Question

A particle undergoing simple harmonic motion has time dependent displacement given by $x\left( t \right) = A\sin \left( {\dfrac{{\pi t}}{{90}}} \right)$ . The ratio of kinetic to potential energy of the particle at $t = 210s$ will be:
A. $3$
B. $\dfrac{1}{9}$
C. $\dfrac{1}{3}$
D. $1$

Answer 1

Hint: To solve this question, you can directly apply the formulae of kinetic energy and potential energy at time $t$ when the particle is in simple harmonic motion with an amplitude of $A$ and angular frequency of $\omega $ . Also, remember that the total energy of a particle in simple harmonic motion is: $E = \dfrac{1}{2}m{\omega ^2}{A^2}$ and the sum of kinetic energy and potential energy would always be equal to this value at all times.

Complete step by step answer:
As explained in the hint section of the solution, we can directly use the formulae of kinetic energy and potential energy of a particle in simple harmonic motion at any given time $t$ when the simple harmonic motion has an amplitude of $A$ and angular frequency of $\omega $ . Once we find the value of kinetic energy and the potential energy of the particle at the asked time, all we need to do after that is to find the ratio of kinetic energy to the potential energy to reach at the answer.
The formulae of the energies of a particle in simple harmonic motion are given as:
$
  E = \dfrac{1}{2}m{\omega ^2}{A^2} \\
  KE = \dfrac{1}{2}m{\omega ^2}{A^2}{\cos ^2}\omega t \\
  U = \dfrac{1}{2}m{\omega ^2}{A^2}{\sin ^2}\omega t \\
 $
Now, we have the formulae of kinetic energy $\left( {KE} \right)$ and potential energy $\left( U \right)$ which relates the energies with the following quantities:
$A$ is the amplitude of the simple harmonic motion that the particle is representing
$\omega $ is the angular frequency of the simple harmonic motion
$m$ is the mass of the particle
$t$ is the time at which the value of energies is asked for
Now, let us find the ratio of kinetic energy to potential energy as:
$r = \dfrac{{KE}}{U} = \dfrac{{\dfrac{1}{2}m{\omega ^2}{A^2}{{\cos }^2}\omega t}}{{\dfrac{1}{2}m{\omega ^2}{A^2}{{\sin }^2}\omega t}}$
Upon simplifying, we get the value of the ratio as:
$r = \dfrac{{{{\cos }^2}\omega t}}{{{{\sin }^2}\omega t}}$
We already know that
$\cot \theta = \dfrac{{\cos \theta }}{{\sin \theta }}$
Substituting this in the equation, we get:
$r = {\cot ^2}\omega t$
From the given equation of simple harmonic motion, we can see that the value of the angular frequency is given to be:
$\omega = \dfrac{\pi }{{90}}$
The value of time at which the ratio is asked for is: $t = 210s$
Substituting the above-mentioned values, we get:
$
  r = {\cot ^2}\left( {\dfrac{\pi }{{90}} \times 210} \right) \\
  r = {\cot ^2}\left( {\dfrac{{7\pi }}{3}} \right) \\
 $
We can write it as:
$r = {\cot ^2}\left( {2\pi + \dfrac{\pi }{3}} \right)$
We know that
$\cot \left( {2n\pi + \theta } \right) = \cot \theta $
Hence, we get:
$r = {\cot ^2}\left( {\dfrac{\pi }{3}} \right)$
We already know that
$\cot \left( {\dfrac{\pi }{3}} \right) = \dfrac{1}{{\sqrt 3 }}$
Hence, we now get the value of the ratio as:
$
  r = {\left( {\dfrac{1}{{\sqrt 3 }}} \right)^2} \\
\Rightarrow r = \dfrac{1}{3} \\
 $
Hence, we can see that the correct option is option (C) as the value matches with the value of the ratio that we just found out.
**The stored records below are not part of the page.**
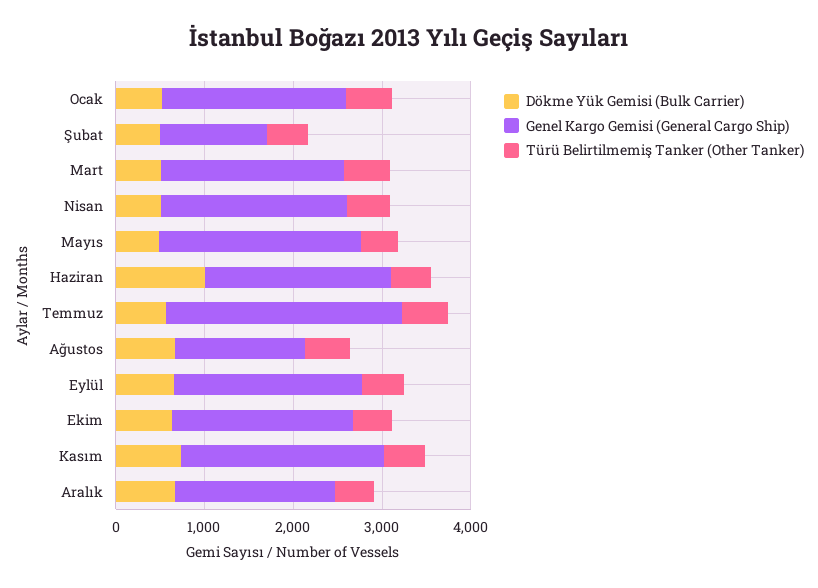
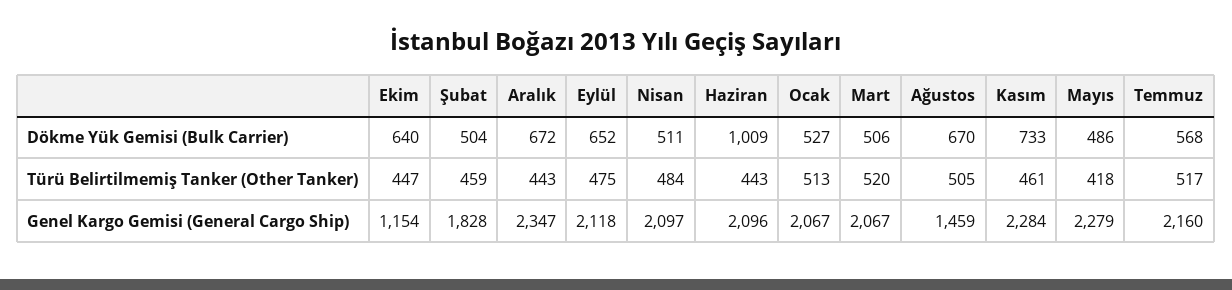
  {
    "Dökme Yük Gemisi (Bulk Carrier)": {
      "Ocak": 527,
      "Şubat": 504,
      "Mart": 506,
      "Nisan": 511,
      "Mayıs": 486,
      "Haziran": 1009,
      "Temmuz": 568,
      "Ağustos": 670,
      "Eylül": 652,
      "Ekim": 640,
      "Kasım": 733,
      "Aralık": 672
    },
    "Genel Kargo Gemisi (General Cargo Ship)": {
      "Ocak": 2067,
-     "Şubat": 1200,
+     "Şubat": 1828,
      "Mart": 2067,
      "Nisan": 2097,
      "Mayıs": 2279,
      "Haziran": 2096,
-     "Temmuz": 2600,
+     "Temmuz": 2160,
      "Ağustos": 1459,
      "Eylül": 2118,
-     "Ekim": 2000,
+     "Ekim": 1154,
      "Kasım": 2284,
-     "Aralık": 1800
+     "Aralık": 2347
    },
    "Türü Belirtilmemiş Tanker (Other Tanker)": {
      "Ocak": 513,
      "Şubat": 459,
      "Mart": 520,
      "Nisan": 484,
      "Mayıs": 418,
      "Haziran": 443,
      "Temmuz": 517,
      "Ağustos": 505,
      "Eylül": 475,
      "Ekim": 447,
      "Kasım": 461,
      "Aralık": 443
    }
  }

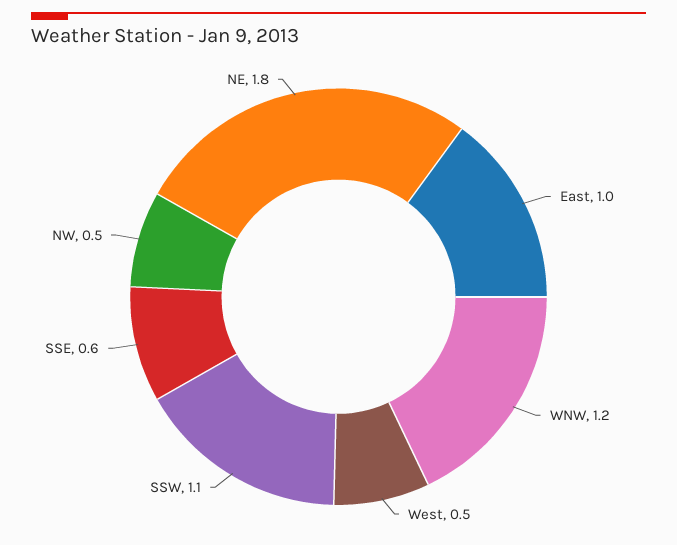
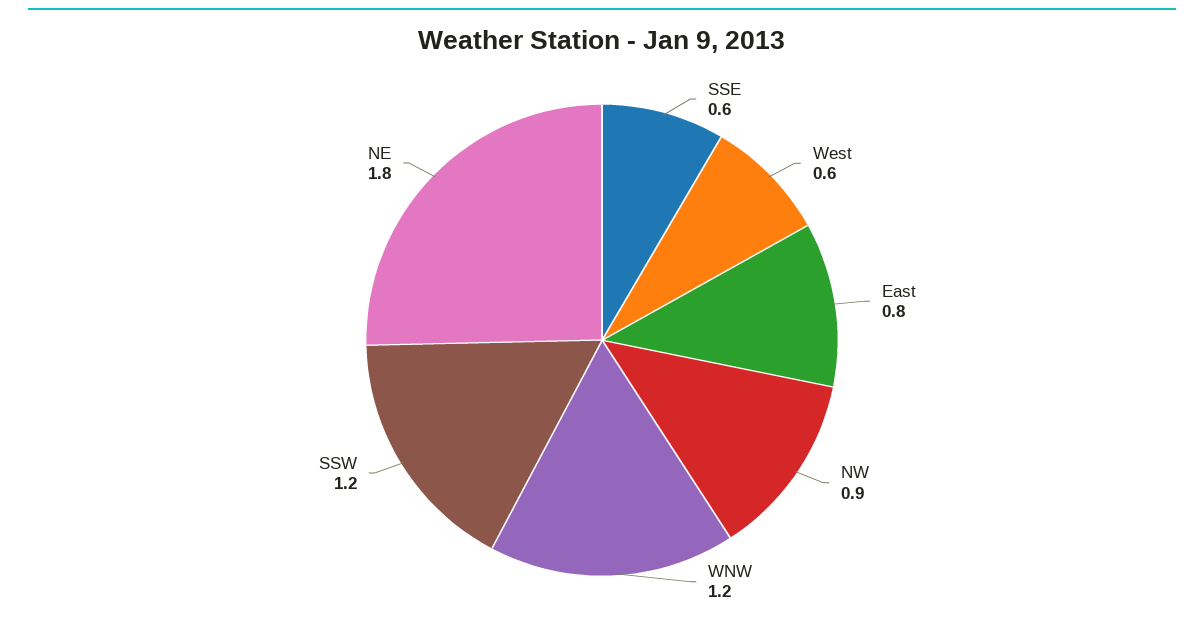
  {
-   "East": 1,
+   "East": 0.8,
    "WNW": 1.2,
-   "West": 0.5,
+   "West": 0.6,
-   "SSW": 1.1,
+   "SSW": 1.2,
    "SSE": 0.6,
-   "NW": 0.5,
+   "NW": 0.9,
    "NE": 1.8
  }

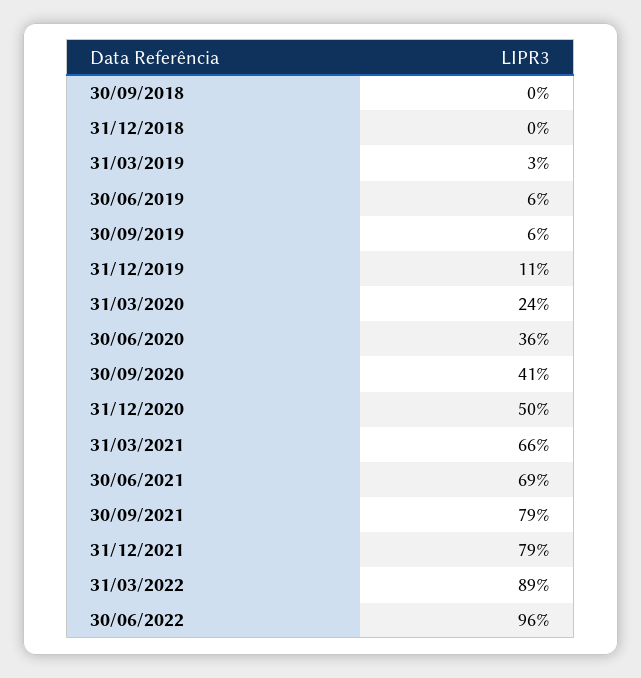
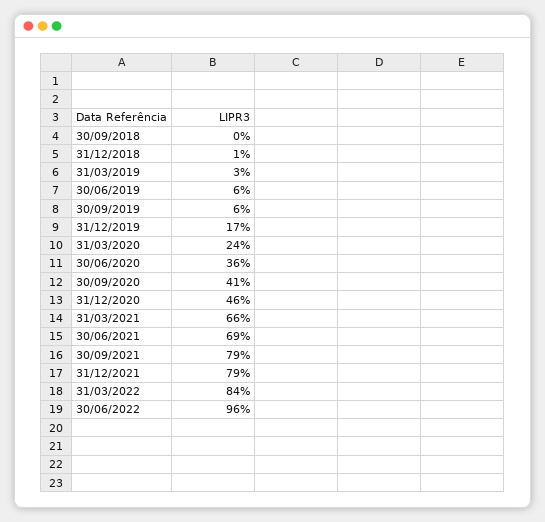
  {
    "30/09/2018": 0,
-   "31/12/2018": 0,
+   "31/12/2018": 1,
    "31/03/2019": 3,
    "30/06/2019": 6,
    "30/09/2019": 6,
-   "31/12/2019": 11,
+   "31/12/2019": 17,
    "31/03/2020": 24,
    "30/06/2020": 36,
    "30/09/2020": 41,
-   "31/12/2020": 50,
+   "31/12/2020": 46,
    "31/03/2021": 66,
    "30/06/2021": 69,
    "30/09/2021": 79,
    "31/12/2021": 79,
-   "31/03/2022": 89,
+   "31/03/2022": 84,
    "30/06/2022": 96
  }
Note:A common mistake that students make is that they get confused and put the sine term in kinetic energy and the cosine term in the potential energy. A solution to this confusion is to remember that at the mean position, the kinetic energy of the particle is maximum while the potential energy is zero, also, the angle is also zero. Hence, we can clearly see that the cosine term will always be in the formula of kinetic energy and the sine term in the formula of potential energy.